On Dwelling with the LORD

Preached on Sunday, January 5, 2025, the Second Sunday after Christmas, at St. Margaret’s Church, Little Rock.

Before we get to work, a word of gratitude: thank you, Mary, for inviting me to preach, and thank you all for welcoming me. For those I don’t know, I’m Thomas, and I grew up here at St. Margaret’s. And I mean “grew up” in a really strong sense: I learned who I am here; I learned Who God is here; and I learned what God has in store for my life here. So much of who I am and what I do I attribute to what God has done and is doing in this place: through my parents and siblings; through friends; through Sunday school teachers and youth ministers; through the clergy and staff; through all of you, the members of this parish, who make this such a wonderful place to “grow up.” So, thank you for welcoming me home.

I preach this morning on a verse from Psalm 84: “One day in your courts [O LORD] is better than a thousand in my own room” (Psalm 84:9a).

Whenever I try to put into words what St. Margaret’s meant to me growing up, I fail. But thankfully, God gives us Holy Scripture to give us words when we fall silent: “One day in your courts is better than a thousand in my own room” (Psalm 84:9a), the Psalmist has me sing. That’s just it. That’s what this place meant to me. This place was a safe haven from all the ups and downs of life and from the awkwardness of teenage years, a “place” for me. And why? Because it wasn’t my own room, but God’s own court. This was—is!—the place of God’s choosing, and I knew it and I was blessed by it. One day here was far better than any day elsewhere.

What is your relationship to this place? That’s an excellent question for the Christmas season. It’s an excellent question for the Christmas season because Christmas is all about “place.” In this season, we celebrate the miracle of Christmas, the miracle of God choosing to be present with us. And God is not present with us in an abstract, theoretical way, but in an exact and concrete way, in a particular place: a child born for us in Bethlehem, and in these latter days, bread broken at this table, a remembrance of God choosing a place “for us and for our salvation.” Christmas is all about “place.”

But there’s a second part to all of this. There’s a second part to the Incarnation. And thank goodness Christmas is a season, because if we didn’t have these 11 extra days, we might miss it. The second part is this: if God is present with us, what, then, is our response? If God chooses this place, how do we relate to this place? Christmas is all about God’s presence, and therefore, being a Christian is all about how we position ourselves in proximity to God’s presence. And so, this season, we ask ourselves the question again: what is our relationship to the place of God’s dwelling, and in particular, then, to this place, to our particular congregations––for me, Trinity Cathedral, for you, St. Margaret’s Church?

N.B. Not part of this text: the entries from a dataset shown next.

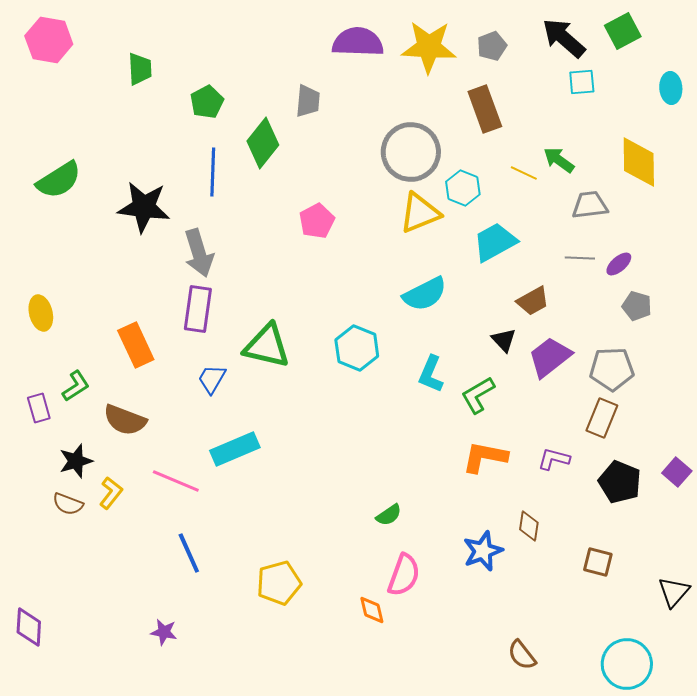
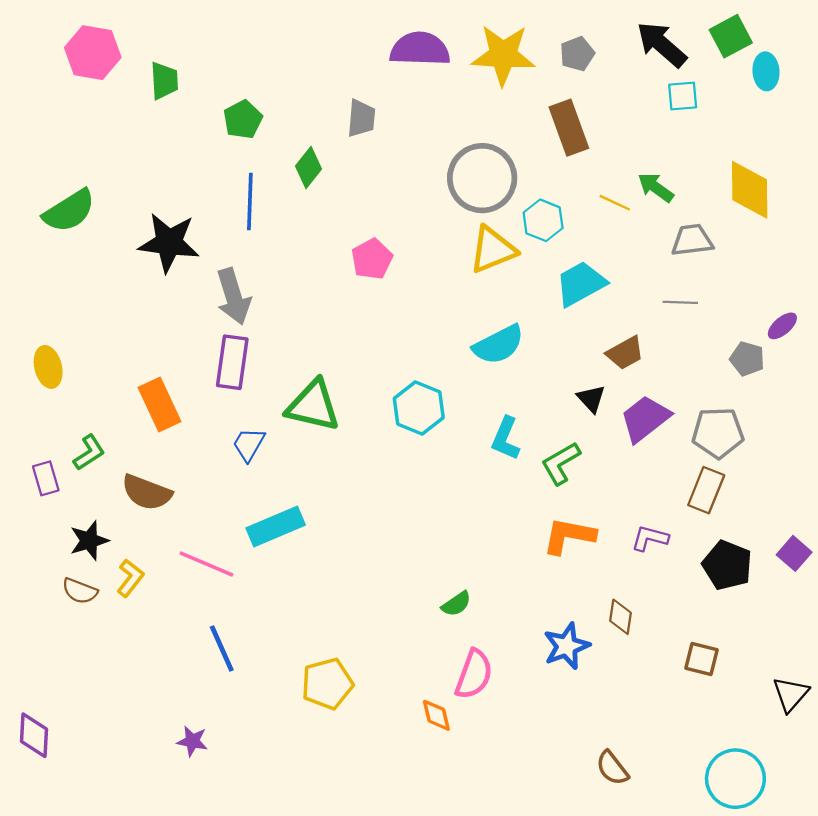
pink hexagon: (49, 40) -> (93, 53), moved
cyan ellipse: (671, 88) -> (766, 71), moved
green diamond: (263, 143) -> (308, 168), size x0.7
purple ellipse: (619, 264) -> (782, 326), moved

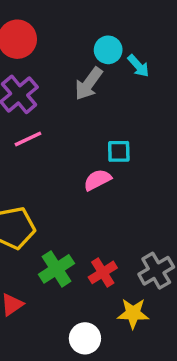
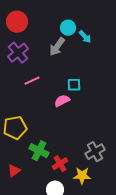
pink line: (28, 139) -> (32, 81), moved
green cross: (56, 269) -> (39, 151), turned -30
red cross: (103, 272) -> (60, 164), moved

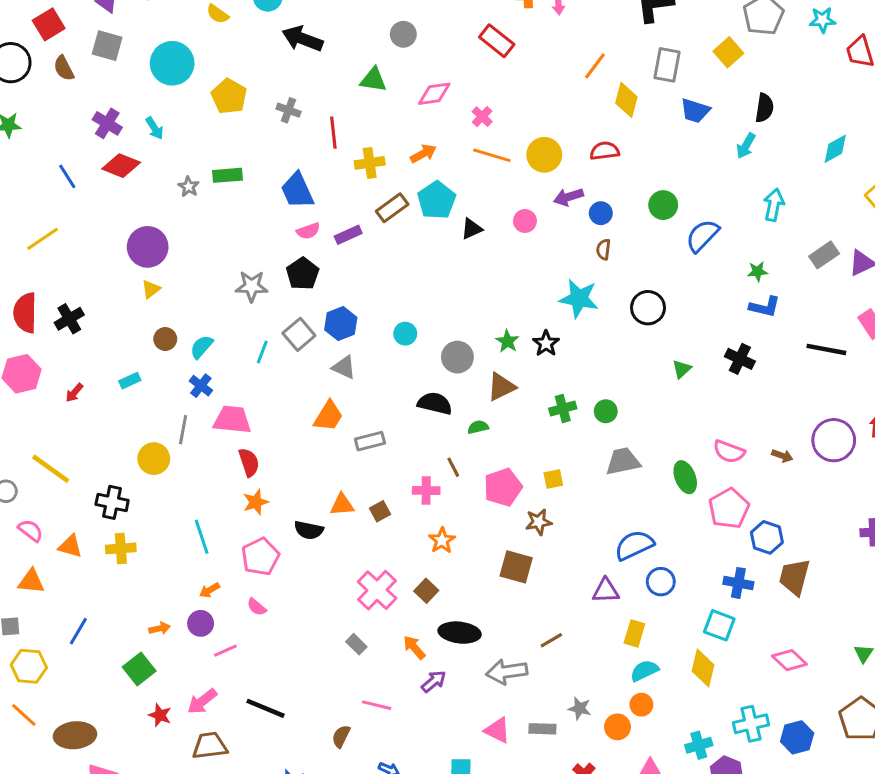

For those of us who may struggle to find words in response to this question, Scripture comes to help us. Here is what the Psalmist would have us say:

“How dear to me is your dwelling, O LORD of hosts! My soul has a desire and longing for the courts of the Lord; my heart and my flesh rejoice in the living God. The sparrow has found her a house and the swallow a nest where she may lay her young; by the side of your altars, O LORD of hosts, my King and my God Happy are they who dwell in your house! They will always be praising you” (Psalm 84:1–3).

There’s something about the presence of God in this place that makes us want to stay here. That’s what you all helped me to see as I grew up here. Just as God dwells with us, so we find ourselves wanting to dwell with God, like a sparrow who has found her a house here, a nest where the shallow may lay her young. We long for it. We desire it. Our heart and our flesh rejoice in it. God comes to be with us, and we are drawn towards being with God: the two sides of the Incarnation, God dwelling with us, and our dwelling with God. And those who do so are “happy,” the Psalmist says, ashrey in the Hebrew, “happy” or “blessed,” not our usual way of thinking about happiness, fleeting and earthly, but a happiness or blessedness or contentment that comes from God, the source of all things, simply because we align ourselves with and draw close to Him. We long for this happiness, this blessedness, and we find it in the LORD Who finds us as He Himself draws near. Indeed, “how dear to me is your dwelling, O LORD.”

Or at least, that’s what the Psalmist has to say. But how might each of us respond for ourselves: what is our relationship to this place, this place to which God has miraculously and graciously descended? 

The miracle of Christmas demands that we evaluate our proximity to our congregation, to our church home, to this particular place in which the holy LORD chooses to dwell—not a bad thing to ask ourselves as we begin another calendar year. What has your relationship to this place been like? What could it be like? What might God have in store for it? It’s my prayer that we might all draw near to the temple of the Lord––just like our Lord Himself, Who, in His own boyhood, sat among the teachers in His Father’s House. May we all come here often, meeting the Lord Who, in this very place, runs to meet us. And in this place, may the Psalmist’s words be engraved on our hearts: “happy are they who put their trust in [Him]” (Psalm 84:12b). Amen.